Allerdings bin ich der Überzeugung, daß Seine Heiligkeit manchmal noch ein wenig zu kurz denkt. Es geht nicht nur um Tibet, es geht um die gesamte menschliche Spezies; das Leid der Welt und die Situation, in der wir uns kollektiv befinden, ist nicht mit karmischen Vergangenheitsaufarbeitungen zu lösen (so ist es halt gewollt und deswegen ganz gut), sondern "progressiv, dynamisch, mit Phantasie - aber sachlich" (Franz Josef Degenhardt) und zukunftsgewandt. Hier sollten er und der Pontifex aus Rom vielleicht mal aus dem goldenen Käfig ihrer Regentschaft über Millionen Gläubige heraustreten und ihre mediale Dauerpräsenz, wenn sie denn schon angeblich so ungeliebt und ungewollt ist, dazu nutzen, mal klare Worte zu sprechen. Der historische Buddha hat seine Weisheit nicht vom Throne in seinem Palast aus erlangt, sondern indem er vor die Tore trat und das Leid hautnah erlebte, extreme Wege beschritt, um zu seiner Mitte zu gelangen. Ich sage nicht, daß der Lama nicht weiß, was abgeht und spreche ihm nicht lebenslange Erfahrung ab. Ich behaupte jedoch, daß sein Status, seine Beliebtheit und sein regelmäßiger Verkehr mit den Mächtigen der Welt den Blick auf die Sicht der Dinge verklärt hat. Seine wirkungslos gebliebenen Reden vor UN-Vollversammlungen entlarvten ihn lediglich als König ohne Macht, Land, Thron und Volk, und so verkommt er - und gewiss nicht ohne sein Zutun - zu einem drolligen Kerlchen, das zwischen Politikern hin- und hergereicht wird; schon sind die Marionetten ohne Macht unter sich, als fotogene Kulisse für die Volksmassen zur Beruhigung und Simulation spiritueller Friedensbemühungen. Er ist kein Prophet, Propheten sind unbequem und sprechen Wahrheiten aus, die niemand hören will; Wahrheit wird nicht in der Bild gedruckt.

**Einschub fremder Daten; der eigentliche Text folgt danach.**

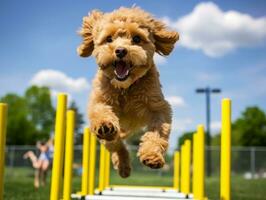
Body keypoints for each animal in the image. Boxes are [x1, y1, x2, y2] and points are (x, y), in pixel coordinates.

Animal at [78, 7, 180, 177]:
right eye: (109, 39)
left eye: (137, 38)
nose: (120, 51)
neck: (125, 88)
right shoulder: (100, 99)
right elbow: (101, 111)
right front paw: (105, 125)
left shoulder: (157, 106)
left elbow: (157, 132)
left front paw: (152, 156)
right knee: (116, 144)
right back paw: (122, 164)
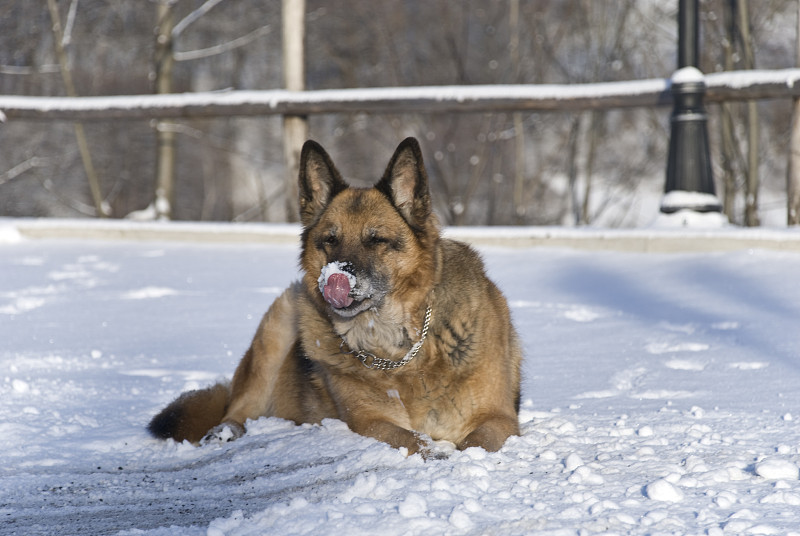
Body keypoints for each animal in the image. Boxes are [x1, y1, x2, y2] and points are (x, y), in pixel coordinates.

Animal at [148, 138, 524, 456]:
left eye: (376, 240)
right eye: (330, 240)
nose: (335, 278)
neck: (400, 348)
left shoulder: (499, 417)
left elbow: (474, 444)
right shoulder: (371, 421)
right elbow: (414, 440)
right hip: (279, 323)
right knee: (237, 408)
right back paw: (224, 432)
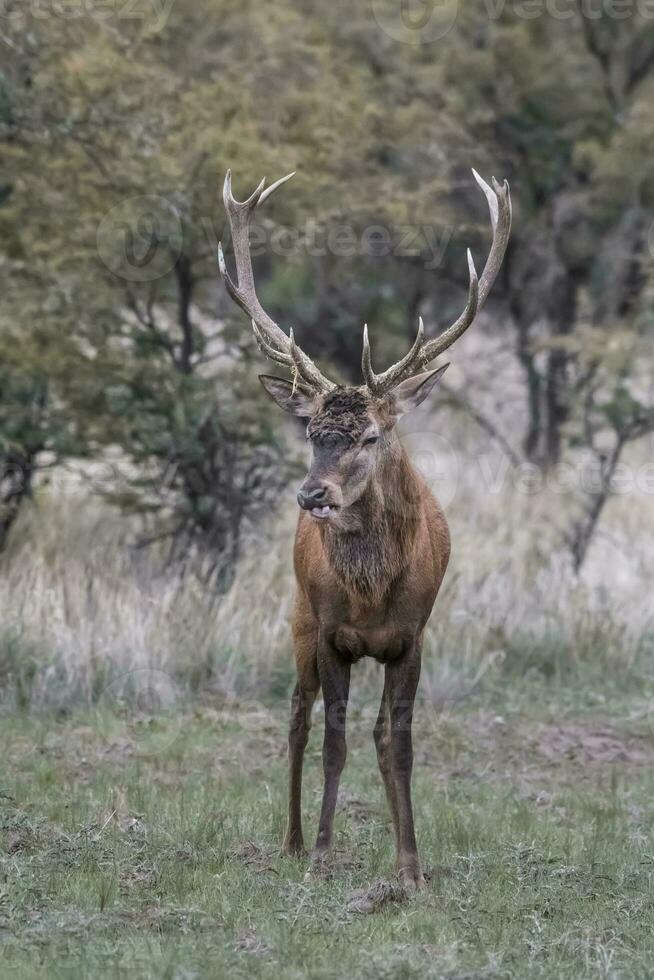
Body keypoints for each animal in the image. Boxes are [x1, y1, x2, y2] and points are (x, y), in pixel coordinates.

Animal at [220, 167, 512, 888]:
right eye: (311, 431)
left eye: (373, 434)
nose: (311, 494)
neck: (375, 595)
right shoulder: (331, 634)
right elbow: (334, 739)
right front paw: (324, 854)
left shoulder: (413, 637)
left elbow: (396, 743)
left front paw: (411, 865)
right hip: (297, 618)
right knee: (296, 718)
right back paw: (293, 839)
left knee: (371, 735)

Jetzt zur Form. Wie tommy gehe ich zu Bens Gunsten davon aus, daß er nur mal wieder provozieren und polarisieren wollte und deswegen bewußt ganz mutig auf den armen Dalai Lama eingeprügelt hat, hier, wo ihm der Gute nicht höchstpersönlich mit dem Todesstrahl der Shaolin plattmachen kann. Wie ich bereits in meiner philosophischen Auslassung über Form und Inhalt an anderer Stelle darlegte, gibt die Form den Inhalt vor; d.h. in ein Wasserglas paßt die Flasche Bier nicht rein. Inhaltlich sollte wohl politische Kritik an der Oberflächlichkeit des medialen Lama-Hypes geübt werden, formell handelt es sich jedoch um nichts weiter als eine auf böse gebürstete F.J.-Wagner-Kolumne. Was haben die Armutsstatistiken (30.000 hungertote Kinder täglich) und das Massensterben in Afrika mit dem Besuch des Dalai Lama bei Jürgen Rüttgers zu tun - seit wann ist Leid vergleichbar? Seit wann wird der Dalai Lama "willkürlich" ausgeguckt - ist das nicht ein wenig spitz formuliert angesichts der Tatsache, daß da eine Menge Orakelbefragung ("Okkultismus", wie Lizas Welt schreibt) mit im Spiel ist?

Und was soll das heißen, Afrika habe keinen "Komischen Heiligen" zu bieten - was ist denn mit Nelson Mandela? Was ist aus der Saat seiner Bestrebungen für den schwarzen Kontinent geworden?